Пьер, всё более и более приходивший в волнение во время этого разговора, встал и подошел к княгине. Он, казалось, не мог переносить вида слез и сам готов был заплакать.
– Успокойтесь, княгиня. Вам это так кажется, потому что я вас уверяю, я сам испытал… отчего… потому что… Нет, извините, чужой тут лишний… Нет, успокойтесь… Прощайте…
Князь Андрей остановил его за руку.
– Нет, постой, Пьер. Княгиня так добра, что не захочет лишить меня удовольствия провести с тобою вечер.
– Нет, он только о себе думает, – проговорила княгиня, не удерживая сердитых слез.
– Lise, – сказал сухо князь Андрей, поднимая тон на ту степень, которая показывает, что терпение истощено.
Вдруг сердитое беличье выражение красивого личика княгини заменилось привлекательным и возбуждающим сострадание выражением страха; она исподлобья взглянула своими прекрасными глазками на мужа, и на лице ее показалось то робкое и признающееся выражение, какое бывает у собаки, быстро, но слабо помахивающей опущенным хвостом.
– Mon Dieu, mon Dieu! [Боже мой, Боже мой!] – проговорила княгиня и, подобрав одною рукой складку платья, подошла к мужу и поцеловала его в лоб.
– Bonsoir, Lise, [Доброй ночи, Лиза,] – сказал князь Андрей, вставая и учтиво, как у посторонней, целуя руку.


Друзья молчали. Ни тот, ни другой не начинал говорить. Пьер поглядывал на князя Андрея, князь Андрей потирал себе лоб своею маленькою рукой.
– Пойдем ужинать, – сказал он со вздохом, вставая и направляясь к двери.
Они вошли в изящно, заново, богато отделанную столовую. Всё, от салфеток до серебра, фаянса и хрусталя, носило на себе тот особенный отпечаток новизны, который бывает в хозяйстве молодых супругов. В середине ужина князь Андрей облокотился и, как человек, давно имеющий что нибудь на сердце и вдруг решающийся высказаться, с выражением нервного раздражения, в каком Пьер никогда еще не видал своего приятеля, начал говорить:
– Никогда, никогда не женись, мой друг; вот тебе мой совет: не женись до тех пор, пока ты не скажешь себе, что ты сделал всё, что мог, и до тех пор, пока ты не перестанешь любить ту женщину, какую ты выбрал, пока ты не увидишь ее ясно; а то ты ошибешься жестоко и непоправимо. Женись стариком, никуда негодным… А то пропадет всё, что в тебе есть хорошего и высокого. Всё истратится по мелочам. Да, да, да! Не смотри на меня с таким удивлением. Ежели ты ждешь от себя чего нибудь впереди, то на каждом шагу ты будешь чувствовать, что для тебя всё кончено, всё закрыто, кроме гостиной, где ты будешь стоять на одной доске с придворным лакеем и идиотом… Да что!…

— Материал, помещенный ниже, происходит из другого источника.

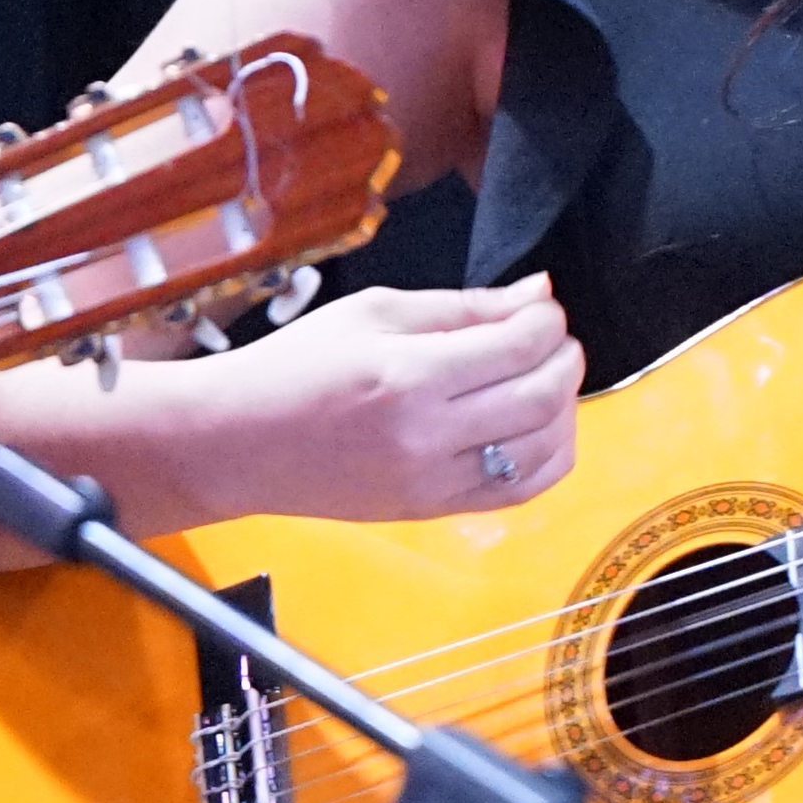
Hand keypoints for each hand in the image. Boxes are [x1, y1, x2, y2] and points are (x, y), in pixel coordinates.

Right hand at [161, 277, 586, 523]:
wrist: (237, 442)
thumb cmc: (297, 365)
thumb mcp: (375, 313)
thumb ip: (464, 305)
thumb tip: (537, 292)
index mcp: (409, 375)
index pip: (519, 346)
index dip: (547, 320)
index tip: (539, 308)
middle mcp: (427, 435)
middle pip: (543, 397)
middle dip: (565, 358)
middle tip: (551, 339)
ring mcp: (433, 482)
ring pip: (544, 450)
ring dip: (565, 407)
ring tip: (543, 378)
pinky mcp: (433, 510)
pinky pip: (519, 490)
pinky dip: (547, 456)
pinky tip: (536, 426)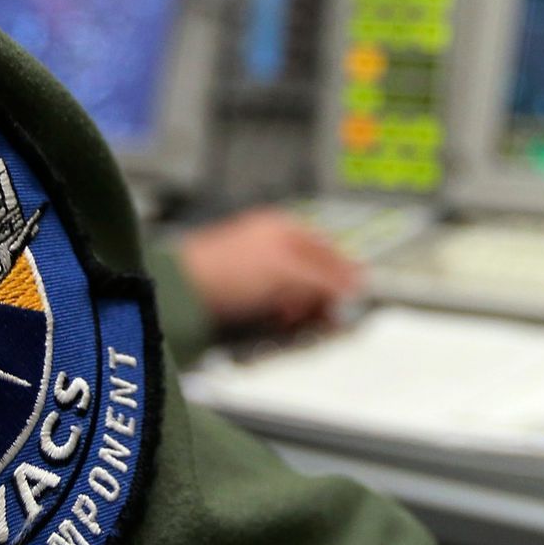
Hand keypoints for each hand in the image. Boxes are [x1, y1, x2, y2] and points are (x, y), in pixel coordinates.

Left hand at [175, 208, 362, 332]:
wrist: (185, 291)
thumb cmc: (229, 270)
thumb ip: (324, 279)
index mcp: (284, 226)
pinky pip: (275, 298)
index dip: (346, 271)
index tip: (358, 292)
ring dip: (301, 303)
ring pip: (295, 286)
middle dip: (322, 291)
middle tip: (328, 311)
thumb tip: (354, 285)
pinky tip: (279, 318)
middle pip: (313, 268)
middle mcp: (271, 240)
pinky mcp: (243, 285)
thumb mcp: (288, 273)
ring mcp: (256, 263)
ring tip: (297, 315)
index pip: (328, 247)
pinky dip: (282, 309)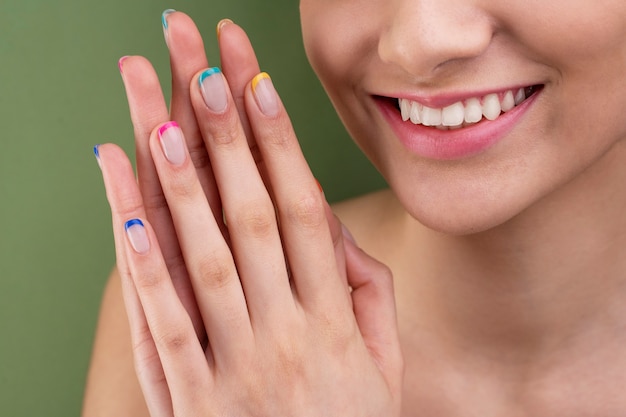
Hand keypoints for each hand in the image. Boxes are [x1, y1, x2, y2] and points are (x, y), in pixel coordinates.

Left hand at [97, 12, 402, 416]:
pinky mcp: (196, 403)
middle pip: (257, 220)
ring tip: (159, 123)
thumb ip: (371, 295)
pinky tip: (128, 216)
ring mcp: (239, 368)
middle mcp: (289, 334)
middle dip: (231, 143)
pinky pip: (168, 330)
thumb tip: (342, 235)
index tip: (261, 89)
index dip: (284, 149)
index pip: (309, 214)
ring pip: (208, 263)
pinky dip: (147, 271)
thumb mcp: (385, 367)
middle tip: (207, 76)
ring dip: (183, 190)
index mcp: (335, 321)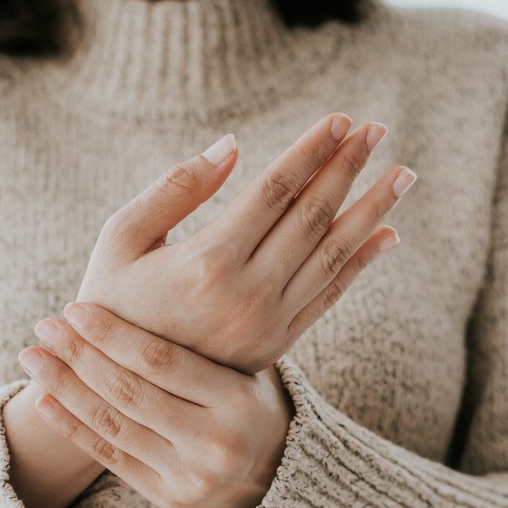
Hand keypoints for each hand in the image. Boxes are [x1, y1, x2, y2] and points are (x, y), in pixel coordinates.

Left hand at [16, 302, 295, 507]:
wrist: (281, 479)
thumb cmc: (251, 401)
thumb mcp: (249, 366)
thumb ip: (208, 334)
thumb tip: (166, 259)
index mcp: (238, 400)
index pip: (163, 361)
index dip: (113, 334)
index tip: (76, 308)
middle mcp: (216, 443)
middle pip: (130, 392)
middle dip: (79, 355)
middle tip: (44, 324)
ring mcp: (191, 475)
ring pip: (113, 425)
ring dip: (65, 388)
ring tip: (32, 358)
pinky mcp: (170, 499)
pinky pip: (111, 459)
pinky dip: (71, 428)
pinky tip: (43, 402)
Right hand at [76, 112, 414, 373]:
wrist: (115, 388)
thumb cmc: (107, 302)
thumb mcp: (120, 239)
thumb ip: (175, 189)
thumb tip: (233, 145)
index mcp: (207, 262)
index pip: (275, 191)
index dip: (311, 152)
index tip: (342, 119)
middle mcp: (248, 295)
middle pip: (312, 217)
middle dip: (348, 168)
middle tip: (379, 129)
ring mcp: (267, 324)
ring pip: (332, 256)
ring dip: (371, 211)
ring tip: (400, 174)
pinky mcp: (275, 346)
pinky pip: (328, 297)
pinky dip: (360, 264)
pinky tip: (386, 235)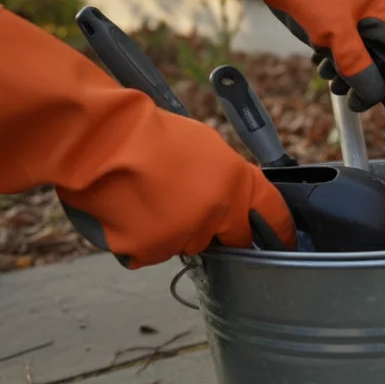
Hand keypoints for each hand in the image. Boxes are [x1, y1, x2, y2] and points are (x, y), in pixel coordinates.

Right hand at [0, 4, 295, 267]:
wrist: (97, 140)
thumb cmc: (146, 132)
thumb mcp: (204, 145)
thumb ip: (226, 177)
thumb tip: (233, 198)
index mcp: (237, 182)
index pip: (273, 214)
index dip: (281, 230)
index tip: (286, 242)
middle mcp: (217, 212)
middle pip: (231, 238)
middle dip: (219, 229)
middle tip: (193, 208)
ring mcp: (183, 234)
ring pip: (187, 243)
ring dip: (175, 229)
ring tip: (147, 195)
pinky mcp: (150, 250)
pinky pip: (151, 251)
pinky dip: (141, 238)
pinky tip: (128, 210)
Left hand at [151, 0, 384, 111]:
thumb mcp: (336, 35)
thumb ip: (358, 65)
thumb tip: (373, 91)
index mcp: (384, 4)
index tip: (383, 97)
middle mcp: (374, 0)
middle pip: (383, 47)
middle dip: (368, 73)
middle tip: (351, 92)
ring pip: (362, 41)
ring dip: (349, 64)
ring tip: (331, 78)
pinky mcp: (334, 0)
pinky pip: (344, 31)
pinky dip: (336, 49)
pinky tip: (320, 59)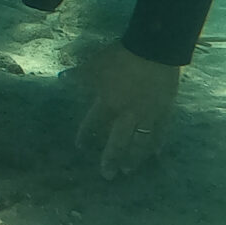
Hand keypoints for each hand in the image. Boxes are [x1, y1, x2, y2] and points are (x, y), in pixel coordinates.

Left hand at [74, 44, 180, 178]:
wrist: (154, 49)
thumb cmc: (122, 56)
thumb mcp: (95, 63)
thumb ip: (79, 74)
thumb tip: (61, 77)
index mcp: (108, 102)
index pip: (93, 124)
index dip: (86, 135)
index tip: (80, 147)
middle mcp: (127, 114)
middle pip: (118, 142)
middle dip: (111, 159)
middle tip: (107, 175)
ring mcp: (147, 115)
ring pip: (140, 142)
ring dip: (133, 158)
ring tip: (128, 170)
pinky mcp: (164, 111)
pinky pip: (161, 132)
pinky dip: (157, 144)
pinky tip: (155, 154)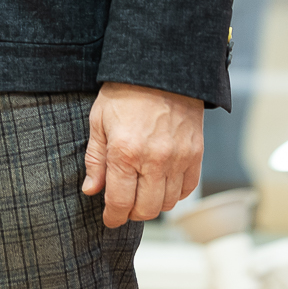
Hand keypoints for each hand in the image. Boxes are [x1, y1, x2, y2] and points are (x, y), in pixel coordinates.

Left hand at [82, 82, 203, 227]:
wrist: (162, 69)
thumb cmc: (125, 92)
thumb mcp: (99, 120)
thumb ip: (95, 159)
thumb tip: (91, 190)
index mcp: (124, 152)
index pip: (119, 201)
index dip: (112, 216)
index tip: (109, 219)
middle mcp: (154, 160)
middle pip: (145, 209)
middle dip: (131, 213)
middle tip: (123, 205)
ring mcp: (178, 159)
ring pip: (167, 203)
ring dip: (152, 203)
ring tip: (141, 190)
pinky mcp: (196, 155)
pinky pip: (187, 189)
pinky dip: (174, 193)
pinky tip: (161, 182)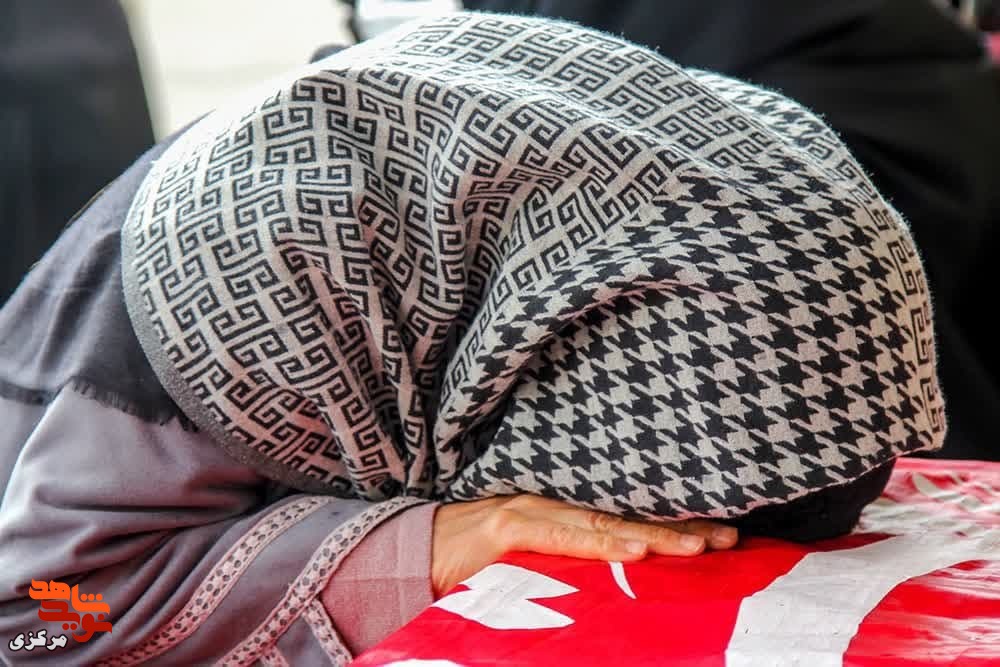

Он энергически махнул рукой.
Пьер снял очки, отчего лицо его изменилось, еще более выказывая доброту, и удивленно глядел на друга.
– Моя жена, – продолжал князь Андрей, – прекрасная женщина. Это одна из тех редких женщин, с которою можно быть покойным за свою честь; но, Боже мой, чего бы я не дал теперь, чтобы не быть женатым! Это я тебе одному и первому говорю, потому что я люблю тебя.